How all the best acquisitions of all time were arranged

Here is a quick guide to knowing the different acquisition possibilities and strategies that business leaders can select from



Amongst the countless types of acquisition strategies, there are two that people usually tend to confuse with each other, perhaps because of the similar-sounding names. These are called 'conglomerate' and 'congeneric' acquisitions, which are 2 very distinct strategies. To put it simply, a conglomerate acquisition is when the acquirer and the target firm are in entirely unrelated markets or engaged in different ventures. There have been numerous successful acquisition examples in business that have involved 2 starkly different businesses with no overlapping operations. Typically, the goal of this approach is diversification. As an example, in a situation where one services or product is struggling in the current market, firms that also possess a diverse variety of other products and services have a tendency to be a lot more secure. On the other hand, a congeneric acquisition is when the acquiring firm and the acquired company are part of a similar market and sell to the same kind of client but have relatively different service or products. Among the major reasons why companies might decide to do this type of acquisition is to simply broaden its line of product, as business individuals like Marc Rowan would likely validate.
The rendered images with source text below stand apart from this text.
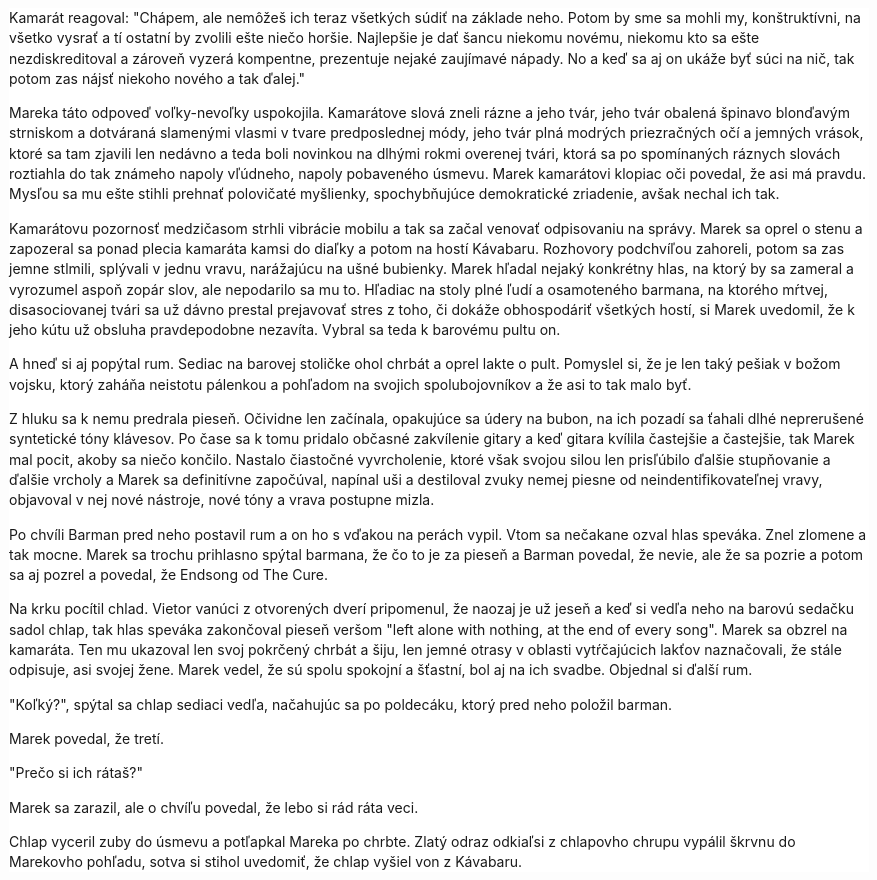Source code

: Kamarát reagoval: "Chápem, ale nemôžeš ich teraz všetkých súdiť na základe neho. Potom by sme sa mohli my, konštruktívni, na všetko vysrať a tí ostatní by zvolili ešte niečo horšie. Najlepšie je dať šancu niekomu novému, niekomu kto sa ešte nezdiskreditoval a zároveň vyzerá kompentne, prezentuje nejaké zaujímavé nápady. No a keď sa aj on ukáže byť súci na nič, tak potom zas nájsť niekoho nového a tak ďalej."

Mareka táto odpoveď voľky-nevoľky uspokojila. Kamarátove slová zneli rázne a jeho tvár, jeho tvár obalená špinavo blonďavým strniskom a dotváraná slamenými vlasmi v tvare predposlednej módy, jeho tvár plná modrých priezračných očí a jemných vrások, ktoré sa tam zjavili len nedávno a teda boli novinkou na dlhými rokmi overenej tvári, ktorá sa po spomínaných ráznych slovách roztiahla do tak známeho napoly vľúdneho, napoly pobaveného úsmevu. Marek kamarátovi klopiac oči povedal, že asi má pravdu. Mysľou sa mu ešte stihli prehnať polovičaté myšlienky, spochybňujúce demokratické zriadenie, avšak nechal ich tak.

Kamarátovu pozornosť medzičasom strhli vibrácie mobilu a tak sa začal venovať odpisovaniu na správy. Marek sa oprel o stenu a zapozeral sa ponad plecia kamaráta kamsi do diaľky a potom na hostí Kávabaru. Rozhovory podchvíľou zahoreli, potom sa zas jemne stlmili, splývali v jednu vravu, narážajúcu na ušné bubienky. Marek hľadal nejaký konkrétny hlas, na ktorý by sa zameral a vyrozumel aspoň zopár slov, ale nepodarilo sa mu to. Hľadiac na stoly plné ľudí a osamoteného barmana, na ktorého mŕtvej, disasociovanej tvári sa už dávno prestal prejavovať stres z toho, či dokáže obhospodáriť všetkých hostí, si Marek uvedomil, že k jeho kútu už obsluha pravdepodobne nezavíta. Vybral sa teda k barovému pultu on.

A hneď si aj popýtal rum. Sediac na barovej stoličke ohol chrbát a oprel lakte o pult. Pomyslel si, že je len taký pešiak v božom vojsku, ktorý zaháňa neistotu pálenkou a pohľadom na svojich spolubojovníkov a že asi to tak malo byť.

Z hluku sa k nemu predrala pieseň. Očividne len začínala, opakujúce sa údery na bubon, na ich pozadí sa ťahali dlhé neprerušené syntetické tóny klávesov. Po čase sa k tomu pridalo občasné zakvílenie gitary a keď gitara kvílila častejšie a častejšie, tak Marek mal pocit, akoby sa niečo končilo. Nastalo čiastočné vyvrcholenie, ktoré však svojou silou len prisľúbilo ďalšie stupňovanie a ďalšie vrcholy a Marek sa definitívne započúval, napínal uši a destiloval zvuky nemej piesne od neindentifikovateľnej vravy, objavoval v nej nové nástroje, nové tóny a vrava postupne mizla.

Po chvíli Barman pred neho postavil rum a on ho s vďakou na perách vypil. Vtom sa nečakane ozval hlas speváka. Znel zlomene a tak mocne. Marek sa trochu prihlasno spýtal barmana, že čo to je za pieseň a Barman povedal, že nevie, ale že sa pozrie a potom sa aj pozrel a povedal, že Endsong od The Cure.

Na krku pocítil chlad. Vietor vanúci z otvorených dverí pripomenul, že naozaj je už jeseň a keď si vedľa neho na barovú sedačku sadol chlap, tak hlas speváka zakončoval pieseň veršom "left alone with nothing, at the end of every song". Marek sa obzrel na kamaráta. Ten mu ukazoval len svoj pokrčený chrbát a šiju, len jemné otrasy v oblasti vytŕčajúcich lakťov naznačovali, že stále odpisuje, asi svojej žene. Marek vedel, že sú spolu spokojní a šťastní, bol aj na ich svadbe. Objednal si ďalší rum.

"Koľký?", spýtal sa chlap sediaci vedľa, načahujúc sa po poldecáku, ktorý pred neho položil barman.

Marek povedal, že tretí.

"Prečo si ich rátaš?"

Marek sa zarazil, ale o chvíľu povedal, že lebo si rád ráta veci.

Chlap vyceril zuby do úsmevu a potľapkal Mareka po chrbte. Zlatý odraz odkiaľsi z chlapovho chrupu vypálil škrvnu do Marekovho pohľadu, sotva si stihol uvedomiť, že chlap vyšiel von z Kávabaru.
Many individuals assume that the acquisition process steps are always the same, no matter what the company is. However, this is a typical misunderstanding since there are actually over 3 types of acquisitions in business, all of which include their own procedures and strategies. As business people like Arvid Trolle would likely confirm, one of the most frequently-seen acquisition strategies is known as a vertical acquisition. Essentially, this acquisition is the polar opposite of a horizontal acquisition; it is where one firm acquires another firm that is in an entirely different place on the supply chain. As an example, the acquirer firm might be higher up on the supply chain but decide to acquire a company that is involved in a key part of their business operations. Overall, the appeal of vertical acquisitions is that they can generate brand-new earnings streams for the businesses, in addition to lower costs of production and streamline operations.
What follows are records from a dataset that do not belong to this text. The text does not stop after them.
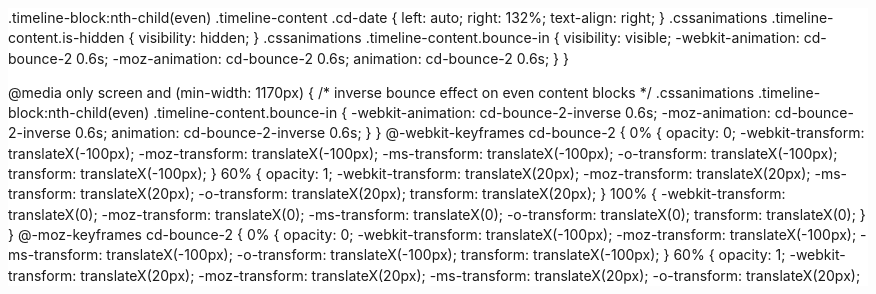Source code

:   .timeline-block:nth-child(even) .timeline-content .cd-date {
    left: auto;
    right: 132%;
    text-align: right;
  }
  .cssanimations .timeline-content.is-hidden {
    visibility: hidden;
  }
  .cssanimations .timeline-content.bounce-in {
    visibility: visible;
    -webkit-animation: cd-bounce-2 0.6s;
    -moz-animation: cd-bounce-2 0.6s;
    animation: cd-bounce-2 0.6s;
  }
}

@media only screen and (min-width: 1170px) {
  /* inverse bounce effect on even content blocks */
  .cssanimations .timeline-block:nth-child(even) .timeline-content.bounce-in {
    -webkit-animation: cd-bounce-2-inverse 0.6s;
    -moz-animation: cd-bounce-2-inverse 0.6s;
    animation: cd-bounce-2-inverse 0.6s;
  }
}
@-webkit-keyframes cd-bounce-2 {
  0% {
    opacity: 0;
    -webkit-transform: translateX(-100px);
    -moz-transform: translateX(-100px);
    -ms-transform: translateX(-100px);
    -o-transform: translateX(-100px);
    transform: translateX(-100px);
  }
  60% {
    opacity: 1;
    -webkit-transform: translateX(20px);
    -moz-transform: translateX(20px);
    -ms-transform: translateX(20px);
    -o-transform: translateX(20px);
    transform: translateX(20px);
  }
  100% {
    -webkit-transform: translateX(0);
    -moz-transform: translateX(0);
    -ms-transform: translateX(0);
    -o-transform: translateX(0);
    transform: translateX(0);
  }
}
@-moz-keyframes cd-bounce-2 {
  0% {
    opacity: 0;
    -webkit-transform: translateX(-100px);
    -moz-transform: translateX(-100px);
    -ms-transform: translateX(-100px);
    -o-transform: translateX(-100px);
    transform: translateX(-100px);
  }
  60% {
    opacity: 1;
    -webkit-transform: translateX(20px);
    -moz-transform: translateX(20px);
    -ms-transform: translateX(20px);
    -o-transform: translateX(20px);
Prior to diving right into the ins and outs of acquisition strategies, the initial thing to do is have a firm understanding on what an acquisition actually is. Not to be confused with a merger, an acquisition is when one firm purchases either the majority, or all of another firm's shares to gain control of that business. Generally-speaking, there are about 3 types of acquisitions that are most typical in the business world, as business people like Robert F. Smith would likely recognize. Among the most frequent types of acquisition strategies in business is referred to as a horizontal acquisition. So, what does this imply? Essentially, a horizontal acquisition entails one company acquiring an additional business that is in the same market and is performing at a comparable level. Both firms are essentially part of the same sector and are on a level playing field, whether that's in manufacturing, financing and business, or farming etc. Typically, they may even be considered 'competitors' with each other. Generally, the main advantage of a horizontal acquisition is the increased possibility of boosting a company's consumer base and market share, in addition to opening-up the chance to help a company enlarge its reach into new markets.